How does a report fit in?

There is some debate about whether the report is intended to count to discount a sentence, or otherwise to offer more understanding of the offender and their cultural background. If it is the latter, the report offers an explanation or an understanding for the offending and then might suggest ways towards rehabilitation. In the Alexander case the offender had been placed in Child, Youth and Family (now Oranga Tamariki) care at 18 months of age. His caregivers had no knowledge of the offender’s whanau, whakapapa or culture. He was therefore without a cultural grounding point.

Justice Davidson said he took this from the report:

“Facilitating an offender’s knowledge of and connection with pro social Māori identity can be a powerful motivation for change, and a sense of direction, importance, belonging and worth.” [75]

The process

The judge may order a report. An adjournment may be ordered under s 26 to provide time for these and other relevant reports. In addition, a lawyer or the defendant may order a report. As mentioned previously the report may be an oral statement made in court on behalf of or by the defendant.

The court-ordered reports are funded by the Ministry of Justice.

A specialist report writer will write up a report. Shelley Turner, who is based in north Waikato, has established a business, Specialist Reports Ltd, and focuses her work on s 27 reports.

Ms Turner says her objective is “working together for better sentencing outcomes”. She prepares a narrative from the offender, detailing their personal, family, whanau, community and cultural background. When appropriate she will cross-reference their narrative with their family members.

She uses several tools to help prepare her reports, including templates for the defendant’s whakapapa, timeline and Mauri Ora assessment – all of which help determine goals and aspirations for the offender going forward.
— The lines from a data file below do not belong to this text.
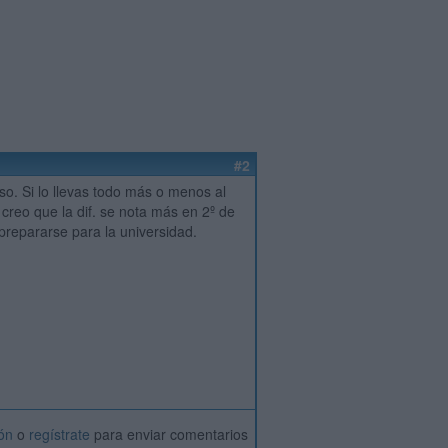
#2
o. Si lo llevas todo más o menos al
 creo que la dif. se nota más en 2º de
 prepararse para la universidad.
ión
o
regístrate
para enviar comentarios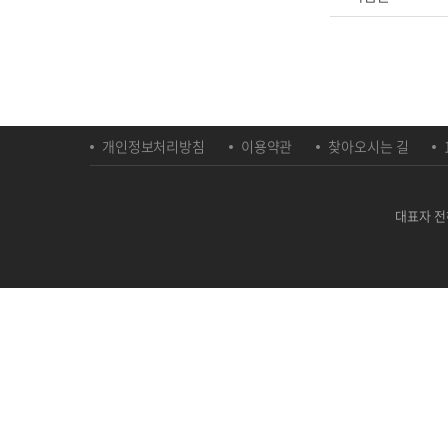
개인정보처리방침
이용약관
찾아오시는 길
대표자 전하영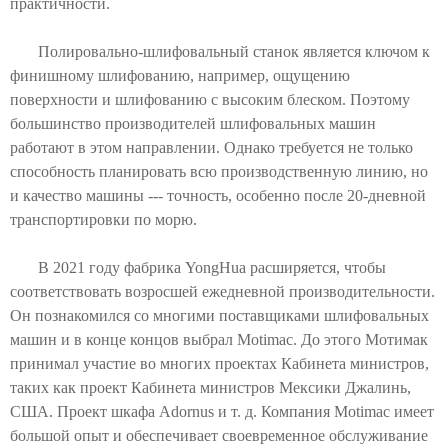
практичности.
Полировально-шлифовальный станок является ключом к
финишному шлифованию, например, ощущению
поверхности и шлифованию с высоким блеском. Поэтому
большинство производителей шлифовальных машин
работают в этом направлении. Однако требуется не только
способность планировать всю производственную линию, но
и качество машины --- точность, особенно после 20-дневной
транспортировки по морю.
В 2021 году фабрика YongHua расширяется, чтобы
соответствовать возросшей ежедневной производительности.
Он познакомился со многими поставщиками шлифовальных
машин и в конце концов выбрал Motimac. До этого Мотимак
принимал участие во многих проектах Кабинета министров,
таких как проект Кабинета министров Мексики Джалинь,
США. Проект шкафа Adornus и т. д. Компания Motimac имеет
большой опыт и обеспечивает своевременное обслуживание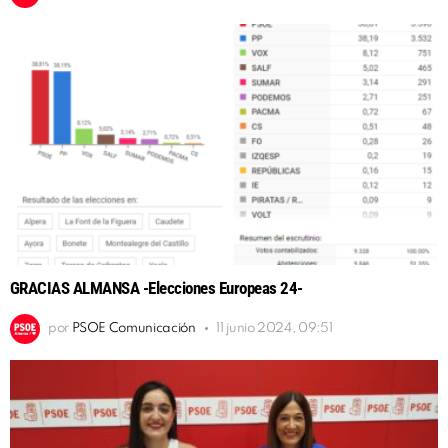
GRACIAS ALMANSA -Elecciones Europeas 24-
por
PSOE Comunicación
11 junio 2024, 09:51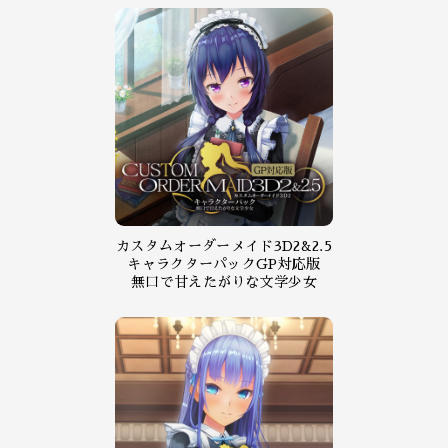
カスタムオーダーメイド3D2&2.5
キャラクターパックGP対応版
無口で甘えたがりな文学少女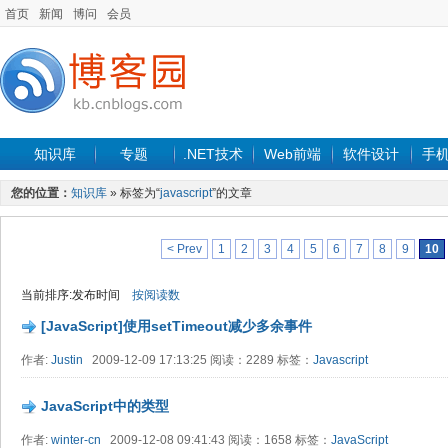
首页
新闻
博问
会员
知识库
专题
.NET技术
Web前端
软件设计
手
您的位置：
知识库
» 标签为“
javascript
”的文章
< Prev
1
2
3
4
5
6
7
8
9
10
当前排序:发布时间
按阅读数
[JavaScript]使用setTimeout减少多余事件
作者:
Justin
2009-12-09 17:13:25 阅读：2289 标签：
Javascript
JavaScript中的类型
作者:
winter-cn
2009-12-08 09:41:43 阅读：1658 标签：
JavaScript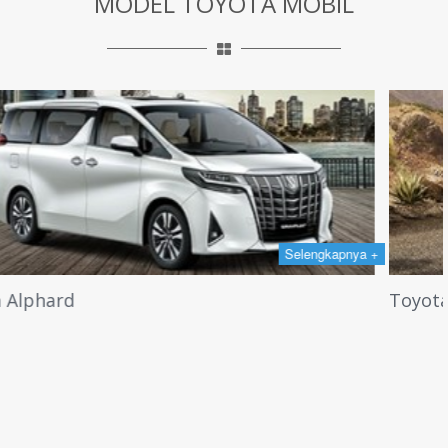
MODEL TOYOTA MOBIL
Selengkapnya +
Toyota Fortuner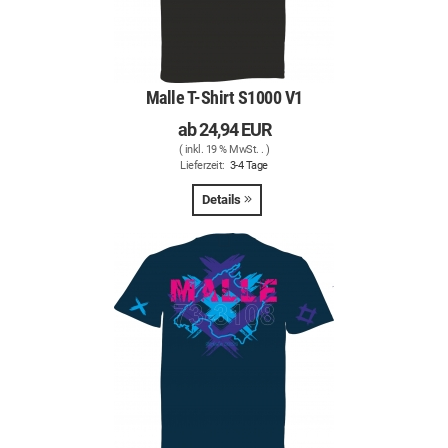
Malle T-Shirt S1000 V1
ab
24,94 EUR
( inkl. 19 % MwSt. .
)
Lieferzeit:
3-4 Tage
Details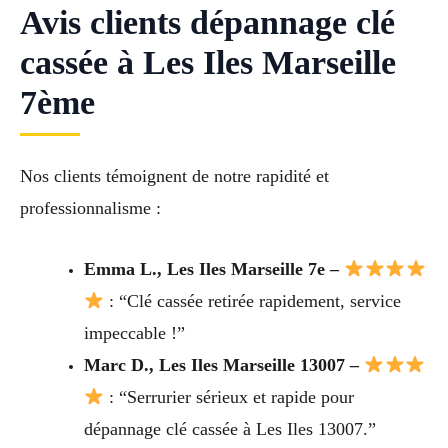
Avis clients dépannage clé
cassée à Les Iles Marseille
7ème
Nos clients témoignent de notre rapidité et
professionnalisme :
Emma L., Les Iles Marseille 7e –
: “Clé cassée retirée rapidement, service
impeccable !”
Marc D., Les Iles Marseille 13007 –
: “Serrurier sérieux et rapide pour
dépannage clé cassée à Les Iles 13007.”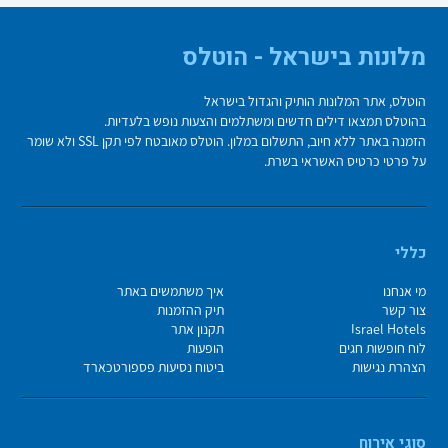
מלונות בישראל - הוטלס
הוטלס, אתר המלונות הותיק והגדול בישראל
בהוטלס תמצאו דילים חדשים ומשתלמים והצעות נופש בלעדיות.
הזמנה באתר ללא חיוב, התשלום במלון. הוטלס מאובטח לפי תקן SSL ולא שומר
על פרטי כרטיס האשראי בשרת.
כללי
מי אנחנו
איך משתמשים באתר
צור קשר
תיק ההזמנות
Israel Hotels
תקנון אתר
לוח חופשות חגים
הופעות
הצהרת נגישות
ביטוח נסיעות פספורטכארד
סוגי אירוח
Sentencing remarks from a report she recently provided described her report as “fantastic” and the presiding judge made frequent reference to various aspects of the report. The Crown Prosecutor in that same hearing described the report as “a good and useful report”. Ms Turner has no doubt her report contributed to the positive outcome for the offender, whose sentence indication was 30 months’ imprisonment and who received a sentence of six months’ home detention.

Lack of knowledge

Christchurch lawyer Jamie-Lee Tuuta works out of the Christchurch Community Law Centre and wrote the report for the Alexander case. She says there is a lack of knowledge regarding the use of these reports in Christchurch, but is optimistic that there is plenty of opportunity for change, especially in the current political environment.
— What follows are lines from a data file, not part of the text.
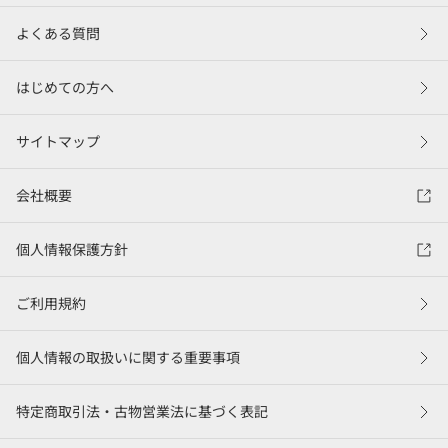
よくある質問
はじめての方へ
サイトマップ
会社概要
個人情報保護方針
ご利用規約
個人情報の取扱いに関する重要事項
特定商取引法・古物営業法に基づく表記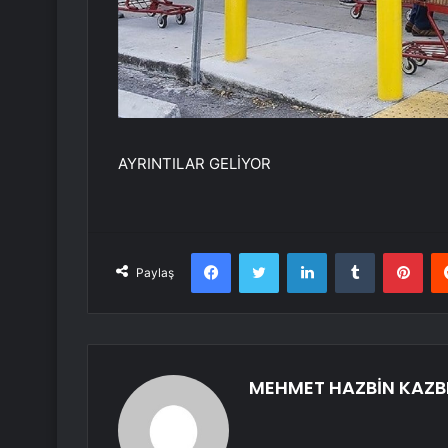
AYRINTILAR GELİYOR
Facebook
Twitter
LinkedIn
Tumblr
Pint
Paylaş
MEHMET HAZBİN KAZB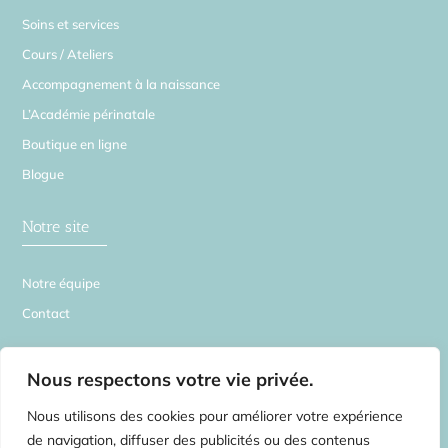
Soins et services
Cours / Ateliers
Accompagnement à la naissance
L’Académie périnatale
Boutique en ligne
Blogue
Notre site
Notre équipe
Contact
La Source en Soi
Nous respectons votre vie privée.
Nous utilisons des cookies pour améliorer votre expérience
de navigation, diffuser des publicités ou des contenus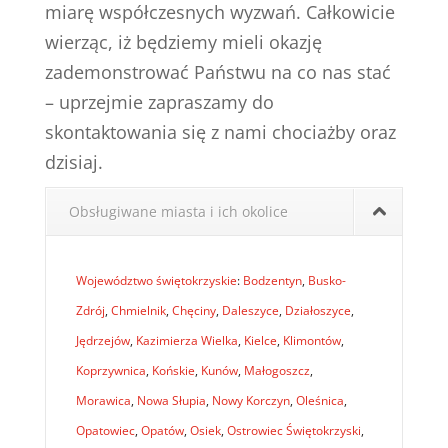
miarę współczesnych wyzwań. Całkowicie
wierząc, iż będziemy mieli okazję
zademonstrować Państwu na co nas stać
– uprzejmie zapraszamy do
skontaktowania się z nami chociażby oraz
dzisiaj.
Obsługiwane miasta i ich okolice
Województwo świętokrzyskie
:
Bodzentyn
,
Busko-
Zdrój
,
Chmielnik
,
Chęciny
,
Daleszyce
,
Działoszyce
,
Jędrzejów
,
Kazimierza Wielka
,
Kielce
,
Klimontów
,
Koprzywnica
,
Końskie
,
Kunów
,
Małogoszcz
,
Morawica
,
Nowa Słupia
,
Nowy Korczyn
,
Oleśnica
,
Opatowiec
,
Opatów
,
Osiek
,
Ostrowiec Świętokrzyski
,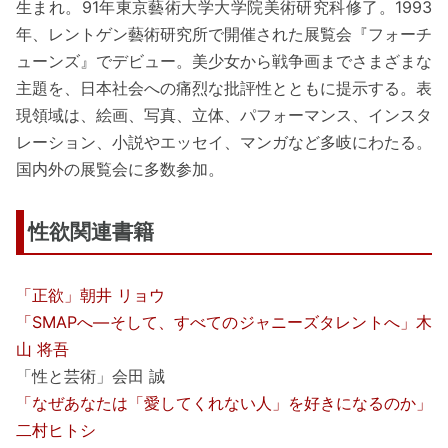
生まれ。91年東京藝術大学大学院美術研究科修了。1993
年、レントゲン藝術研究所で開催された展覧会『フォーチ
ューンズ』でデビュー。美少女から戦争画までさまざまな
主題を、日本社会への痛烈な批評性とともに提示する。表
現領域は、絵画、写真、立体、パフォーマンス、インスタ
レーション、小説やエッセイ、マンガなど多岐にわたる。
国内外の展覧会に多数参加。
性欲関連書籍
「正欲」朝井 リョウ
「SMAPへ―そして、すべてのジャニーズタレントへ」木
山 将吾
「性と芸術」会田 誠
「なぜあなたは「愛してくれない人」を好きになるのか」
二村ヒトシ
In preparing the report, Ms Tuuta interviewed the offender in prison over several hours. She wrote a detailed report and linked the information provided to each part of s 27 of the Act. She took an oral history from the offender, but in this instance did not speak to his family as he was essentially disconnected from his family.
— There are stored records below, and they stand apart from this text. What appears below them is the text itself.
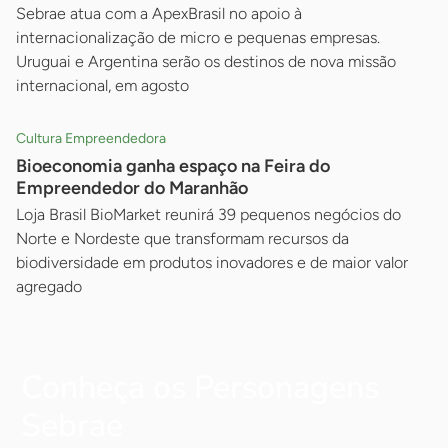
Sebrae atua com a ApexBrasil no apoio à
internacionalização de micro e pequenas empresas.
Uruguai e Argentina serão os destinos de nova missão
internacional, em agosto
Cultura Empreendedora
Bioeconomia ganha espaço na Feira do
Empreendedor do Maranhão
Loja Brasil BioMarket reunirá 39 pequenos negócios do
Norte e Nordeste que transformam recursos da
biodiversidade em produtos inovadores e de maior valor
agregado
Conheça os Personagens
Sebrae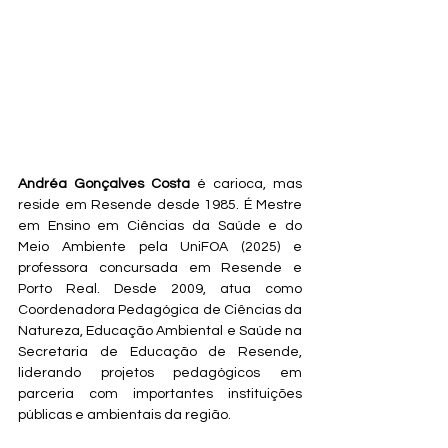
Andréa Gonçalves Costa
 é carioca, mas 
reside em Resende desde 1985. É Mestre 
em Ensino em Ciências da Saúde e do 
Meio Ambiente pela UniFOA (2025) e 
professora concursada em Resende e 
Porto Real. Desde 2009, atua como 
Coordenadora Pedagógica de Ciências da 
Natureza, Educação Ambiental e Saúde na 
Secretaria de Educação de Resende, 
liderando projetos pedagógicos em 
parceria com importantes instituições 
públicas e ambientais da região.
Ms Tuuta reported that Mr Alexander had been with a Pākehā family his whole life, he did not know his grandparents and while he knows he is Māori, he does not know what that means. In other cases she said she would interview family members.

Jamie-Lee Tuuta thinks there is room for deeper research, particularly in relation to cases with similar circumstances to the Alexander case (where the defendant has been in care from the age of 18 months).

“Almost all (93%) of the children referred for a youth justice FGC in the period examined had previously been the subject of a report of concern to Oranga Tamariki about their care and protection. The proportion has been trending upwards. In 2016/17, it was 98% (139 out of 142 children) compared with 88% (183 out of 208 children) in 2009/10.” (Youth Justice Indicators Summary Report April 2018).

She also says rehabilitation for a defendant comes late in the sentence and it would be better if rehabilitation was started earlier in the sentence.